The official told CBS News the administration secured a Chinese government promise to carry the President's remarks "as spoken." The official also said the White House would be ready to "make it a big story" if China blocks out any of the President's words.
Government censors removed references to communism and dissent from the official Chinese language translation of President Obama's January inaugural speech.
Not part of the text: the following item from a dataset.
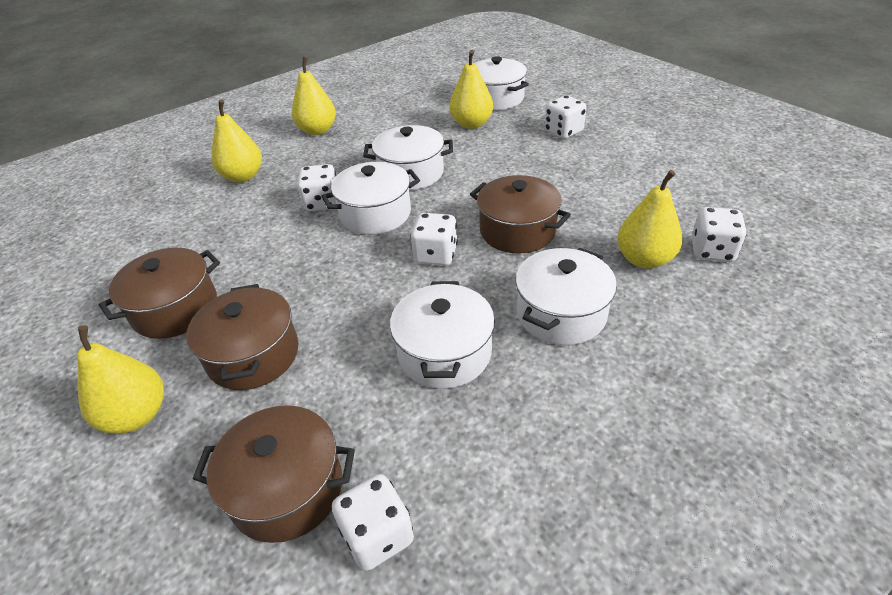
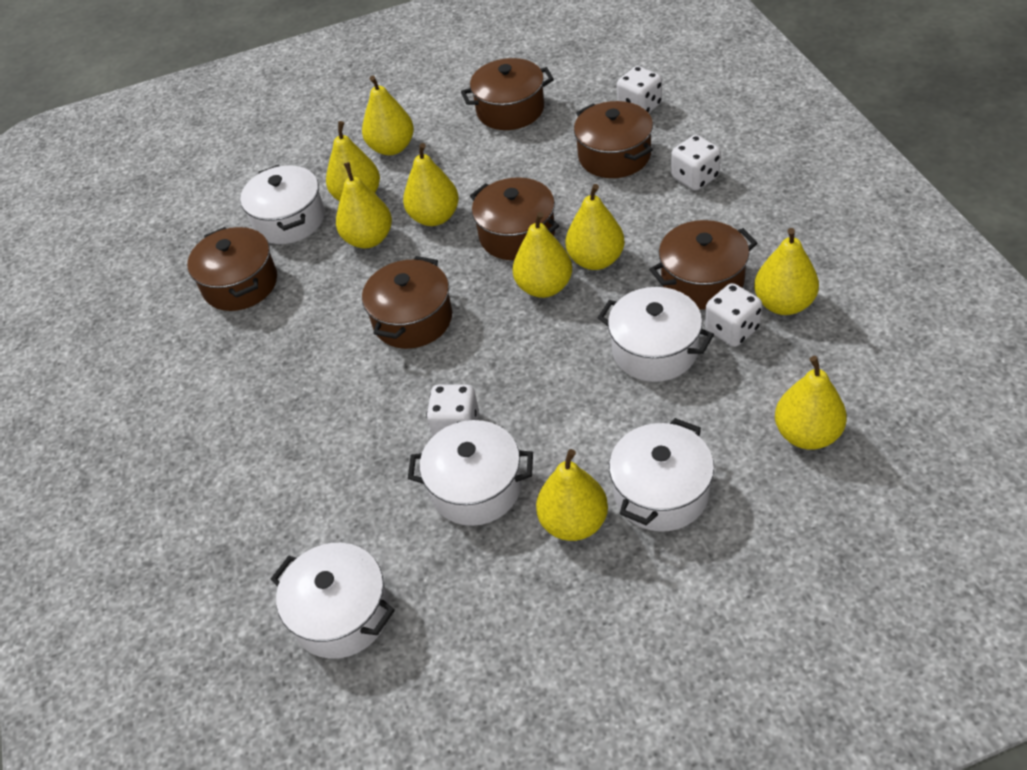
brown pot: [99,248,220,339] [186,284,298,390] [193,405,355,543] [470,175,571,254] = 4 -> [187,227,277,311] [362,256,452,349] [461,58,554,130] [470,177,559,260] [574,101,653,178] [649,220,757,310] = 6
white dice: [297,164,336,211] [332,474,414,571] [410,213,458,266] [545,95,587,139] [692,207,747,262] = 5 -> [426,384,479,437] [617,66,662,113] [671,135,721,191] [705,283,762,347] = 4
yellow pear: [77,325,164,434] [211,99,262,183] [292,57,336,135] [449,50,493,129] [617,170,683,269] = 5 -> [326,121,380,201] [336,162,392,248] [362,76,414,155] [403,143,459,226] [513,212,572,298] [536,449,608,541] [566,184,624,270] [754,228,819,315] [775,356,847,450] = 9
The main Chinese television network also wiped out certain passages from the inaugural speech.
John Delury, Associate Director of Asia Society's Center on U.S.-China Relations, says Chinese people are very aware of government efforts to control information flow.
"There's a cat and mouse game that goes on, but the reality on the ground in China is there is pretty good access to most of the information," Delury said. "China is a pretty wired place, especially the cities and the younger generation."
Experts say knowledgeable web-surfers know how to get around government efforts to block web sites and search engines.
The first test of the new promise not to censor the President will come when he holds a Shanghai "town hall" meeting with young Chinese leaders. While the discussion may not be censored, it was not clear whether China would air the event on the main television network.
Coverage plans have been part of intense U.S.-Chinese negotiations. The President's advance team contacted Chinese bloggers to help assure the spread of his message. The official New China News Service reported nearly 3,300 questions had been submitted for Obama.
Topics of interest include the President's Afghanistan war policy, his views on Taiwan and his thoughts about winning the Nobel Peace Prize. In a country where few have any knowledge of their own leaders' private lives, there are also questions about the Obama daughters.
Americans who live in or travel to China report widespread interest in all things Obama. The Asia Society's Delury recalls many Chinese were "taken aback" by Barack Obama's election.
Some assumed Hillary Clinton was "entitled" to the White House because of her husband's presidency. She was viewed as "the anointed one." Delury said it took some time for many Chinese citizens to make sense of Mr. Obama's election. Delury believes that for many in China, the U.S. election "was actually a real testament to the power and unpredictability of American democracy."